What to do
Down to the last line, repeat the entries exactly.
┄┄┄┄┄┄
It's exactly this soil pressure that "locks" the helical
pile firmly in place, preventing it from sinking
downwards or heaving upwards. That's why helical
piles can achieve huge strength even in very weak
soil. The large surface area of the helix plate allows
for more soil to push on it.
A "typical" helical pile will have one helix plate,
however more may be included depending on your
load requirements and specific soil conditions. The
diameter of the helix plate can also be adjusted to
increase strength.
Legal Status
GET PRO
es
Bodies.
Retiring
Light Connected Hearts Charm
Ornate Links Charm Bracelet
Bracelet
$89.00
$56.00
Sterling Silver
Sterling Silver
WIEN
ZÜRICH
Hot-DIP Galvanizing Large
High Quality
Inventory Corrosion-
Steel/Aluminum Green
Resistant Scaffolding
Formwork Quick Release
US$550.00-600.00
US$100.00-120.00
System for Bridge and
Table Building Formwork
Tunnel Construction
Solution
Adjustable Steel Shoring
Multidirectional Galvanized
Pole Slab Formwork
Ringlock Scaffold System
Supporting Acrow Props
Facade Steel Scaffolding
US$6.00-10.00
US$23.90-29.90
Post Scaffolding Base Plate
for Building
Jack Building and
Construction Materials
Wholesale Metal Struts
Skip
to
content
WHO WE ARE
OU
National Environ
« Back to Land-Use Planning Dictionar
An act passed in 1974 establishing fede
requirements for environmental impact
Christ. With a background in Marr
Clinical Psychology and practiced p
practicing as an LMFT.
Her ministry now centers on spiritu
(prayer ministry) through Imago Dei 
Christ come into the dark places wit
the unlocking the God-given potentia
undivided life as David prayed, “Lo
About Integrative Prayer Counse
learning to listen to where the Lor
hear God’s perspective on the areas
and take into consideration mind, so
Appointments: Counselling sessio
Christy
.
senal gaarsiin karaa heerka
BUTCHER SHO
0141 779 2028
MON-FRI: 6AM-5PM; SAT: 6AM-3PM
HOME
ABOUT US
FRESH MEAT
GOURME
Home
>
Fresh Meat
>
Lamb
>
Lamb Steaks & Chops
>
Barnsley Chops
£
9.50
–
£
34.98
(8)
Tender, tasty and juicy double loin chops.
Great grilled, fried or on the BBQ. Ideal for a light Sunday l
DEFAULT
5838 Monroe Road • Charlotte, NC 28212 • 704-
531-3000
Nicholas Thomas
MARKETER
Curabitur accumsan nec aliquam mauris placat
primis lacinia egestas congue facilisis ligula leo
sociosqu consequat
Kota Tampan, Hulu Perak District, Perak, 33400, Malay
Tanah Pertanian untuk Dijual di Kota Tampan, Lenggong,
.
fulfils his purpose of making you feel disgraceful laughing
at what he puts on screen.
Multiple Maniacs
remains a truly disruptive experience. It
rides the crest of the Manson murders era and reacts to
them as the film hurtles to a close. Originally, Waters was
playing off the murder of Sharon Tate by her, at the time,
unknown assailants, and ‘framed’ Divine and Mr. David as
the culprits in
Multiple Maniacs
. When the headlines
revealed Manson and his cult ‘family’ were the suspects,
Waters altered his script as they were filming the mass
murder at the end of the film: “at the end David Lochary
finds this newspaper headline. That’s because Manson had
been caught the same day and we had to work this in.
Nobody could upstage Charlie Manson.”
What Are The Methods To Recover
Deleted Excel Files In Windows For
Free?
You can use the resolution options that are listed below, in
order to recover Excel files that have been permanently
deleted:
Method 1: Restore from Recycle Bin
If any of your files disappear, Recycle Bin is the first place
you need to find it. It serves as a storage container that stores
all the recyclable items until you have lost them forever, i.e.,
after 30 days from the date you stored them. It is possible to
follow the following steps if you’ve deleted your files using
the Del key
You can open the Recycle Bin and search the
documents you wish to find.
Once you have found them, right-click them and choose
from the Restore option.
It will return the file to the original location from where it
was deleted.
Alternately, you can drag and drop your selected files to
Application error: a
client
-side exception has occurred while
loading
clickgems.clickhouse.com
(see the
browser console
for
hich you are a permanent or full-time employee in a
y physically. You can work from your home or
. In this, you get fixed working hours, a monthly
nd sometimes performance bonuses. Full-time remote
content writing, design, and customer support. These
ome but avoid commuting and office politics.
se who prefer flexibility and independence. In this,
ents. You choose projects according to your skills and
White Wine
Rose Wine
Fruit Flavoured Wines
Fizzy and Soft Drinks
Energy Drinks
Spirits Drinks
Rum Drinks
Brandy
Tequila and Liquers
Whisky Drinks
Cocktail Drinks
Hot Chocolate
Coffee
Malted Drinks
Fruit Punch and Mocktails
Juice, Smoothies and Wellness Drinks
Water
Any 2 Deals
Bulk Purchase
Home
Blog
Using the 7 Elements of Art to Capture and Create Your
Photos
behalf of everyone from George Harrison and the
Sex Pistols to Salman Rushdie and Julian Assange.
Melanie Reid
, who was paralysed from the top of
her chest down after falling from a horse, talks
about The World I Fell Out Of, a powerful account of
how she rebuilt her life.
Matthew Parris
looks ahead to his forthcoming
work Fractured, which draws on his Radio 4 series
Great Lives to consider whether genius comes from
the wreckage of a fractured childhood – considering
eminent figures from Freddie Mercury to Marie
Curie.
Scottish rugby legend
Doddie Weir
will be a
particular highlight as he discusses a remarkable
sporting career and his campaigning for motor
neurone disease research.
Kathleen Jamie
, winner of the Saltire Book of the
┄┄┄┄┄┄
Reply to the exercise
It's exactly this soil pressure that "locks" the helical
pile firmly in place, preventing it from sinking
downwards or heaving upwards. That's why helical
piles can achieve huge strength even in very weak
soil. The large surface area of the helix plate allows
for more soil to push on it.
A "typical" helical pile will have one helix plate,
however more may be included depending on your
load requirements and specific soil conditions. The
diameter of the helix plate can also be adjusted to
increase strength.
Legal Status
GET PRO
es
Bodies.
Retiring
Light Connected Hearts Charm
Ornate Links Charm Bracelet
Bracelet
$89.00
$56.00
Sterling Silver
Sterling Silver
WIEN
ZÜRICH
Hot-DIP Galvanizing Large
High Quality
Inventory Corrosion-
Steel/Aluminum Green
Resistant Scaffolding
Formwork Quick Release
US$550.00-600.00
US$100.00-120.00
System for Bridge and
Table Building Formwork
Tunnel Construction
Solution
Adjustable Steel Shoring
Multidirectional Galvanized
Pole Slab Formwork
Ringlock Scaffold System
Supporting Acrow Props
Facade Steel Scaffolding
US$6.00-10.00
US$23.90-29.90
Post Scaffolding Base Plate
for Building
Jack Building and
Construction Materials
Wholesale Metal Struts
Skip
to
content
WHO WE ARE
OU
National Environ
« Back to Land-Use Planning Dictionar
An act passed in 1974 establishing fede
requirements for environmental impact
Christ. With a background in Marr
Clinical Psychology and practiced p
practicing as an LMFT.
Her ministry now centers on spiritu
(prayer ministry) through Imago Dei 
Christ come into the dark places wit
the unlocking the God-given potentia
undivided life as David prayed, “Lo
About Integrative Prayer Counse
learning to listen to where the Lor
hear God’s perspective on the areas
and take into consideration mind, so
Appointments: Counselling sessio
Christy
.
senal gaarsiin karaa heerka
BUTCHER SHO
0141 779 2028
MON-FRI: 6AM-5PM; SAT: 6AM-3PM
HOME
ABOUT US
FRESH MEAT
GOURME
Home
>
Fresh Meat
>
Lamb
>
Lamb Steaks & Chops
>
Barnsley Chops
£
9.50
–
£
34.98
(8)
Tender, tasty and juicy double loin chops.
Great grilled, fried or on the BBQ. Ideal for a light Sunday l
DEFAULT
5838 Monroe Road • Charlotte, NC 28212 • 704-
531-3000
Nicholas Thomas
MARKETER
Curabitur accumsan nec aliquam mauris placat
primis lacinia egestas congue facilisis ligula leo
sociosqu consequat
Kota Tampan, Hulu Perak District, Perak, 33400, Malay
Tanah Pertanian untuk Dijual di Kota Tampan, Lenggong,
.
fulfils his purpose of making you feel disgraceful laughing
at what he puts on screen.
Multiple Maniacs
remains a truly disruptive experience. It
rides the crest of the Manson murders era and reacts to
them as the film hurtles to a close. Originally, Waters was
playing off the murder of Sharon Tate by her, at the time,
unknown assailants, and ‘framed’ Divine and Mr. David as
the culprits in
Multiple Maniacs
. When the headlines
revealed Manson and his cult ‘family’ were the suspects,
Waters altered his script as they were filming the mass
murder at the end of the film: “at the end David Lochary
finds this newspaper headline. That’s because Manson had
been caught the same day and we had to work this in.
Nobody could upstage Charlie Manson.”
What Are The Methods To Recover
Deleted Excel Files In Windows For
Free?
You can use the resolution options that are listed below, in
order to recover Excel files that have been permanently
deleted:
Method 1: Restore from Recycle Bin
If any of your files disappear, Recycle Bin is the first place
you need to find it. It serves as a storage container that stores
all the recyclable items until you have lost them forever, i.e.,
after 30 days from the date you stored them. It is possible to
follow the following steps if you’ve deleted your files using
the Del key
You can open the Recycle Bin and search the
documents you wish to find.
Once you have found them, right-click them and choose
from the Restore option.
It will return the file to the original location from where it
was deleted.
Alternately, you can drag and drop your selected files to
Application error: a
client
-side exception has occurred while
loading
clickgems.clickhouse.com
(see the
browser console
for
hich you are a permanent or full-time employee in a
y physically. You can work from your home or
. In this, you get fixed working hours, a monthly
nd sometimes performance bonuses. Full-time remote
content writing, design, and customer support. These
ome but avoid commuting and office politics.
se who prefer flexibility and independence. In this,
ents. You choose projects according to your skills and
White Wine
Rose Wine
Fruit Flavoured Wines
Fizzy and Soft Drinks
Energy Drinks
Spirits Drinks
Rum Drinks
Brandy
Tequila and Liquers
Whisky Drinks
Cocktail Drinks
Hot Chocolate
Coffee
Malted Drinks
Fruit Punch and Mocktails
Juice, Smoothies and Wellness Drinks
Water
Any 2 Deals
Bulk Purchase
Home
Blog
Using the 7 Elements of Art to Capture and Create Your
Photos
behalf of everyone from George Harrison and the
Sex Pistols to Salman Rushdie and Julian Assange.
Melanie Reid
, who was paralysed from the top of
her chest down after falling from a horse, talks
about The World I Fell Out Of, a powerful account of
how she rebuilt her life.
Matthew Parris
looks ahead to his forthcoming
work Fractured, which draws on his Radio 4 series
Great Lives to consider whether genius comes from
the wreckage of a fractured childhood – considering
eminent figures from Freddie Mercury to Marie
Curie.
Scottish rugby legend
Doddie Weir
will be a
particular highlight as he discusses a remarkable
sporting career and his campaigning for motor
neurone disease research.
Kathleen Jamie
, winner of the Saltire Book of the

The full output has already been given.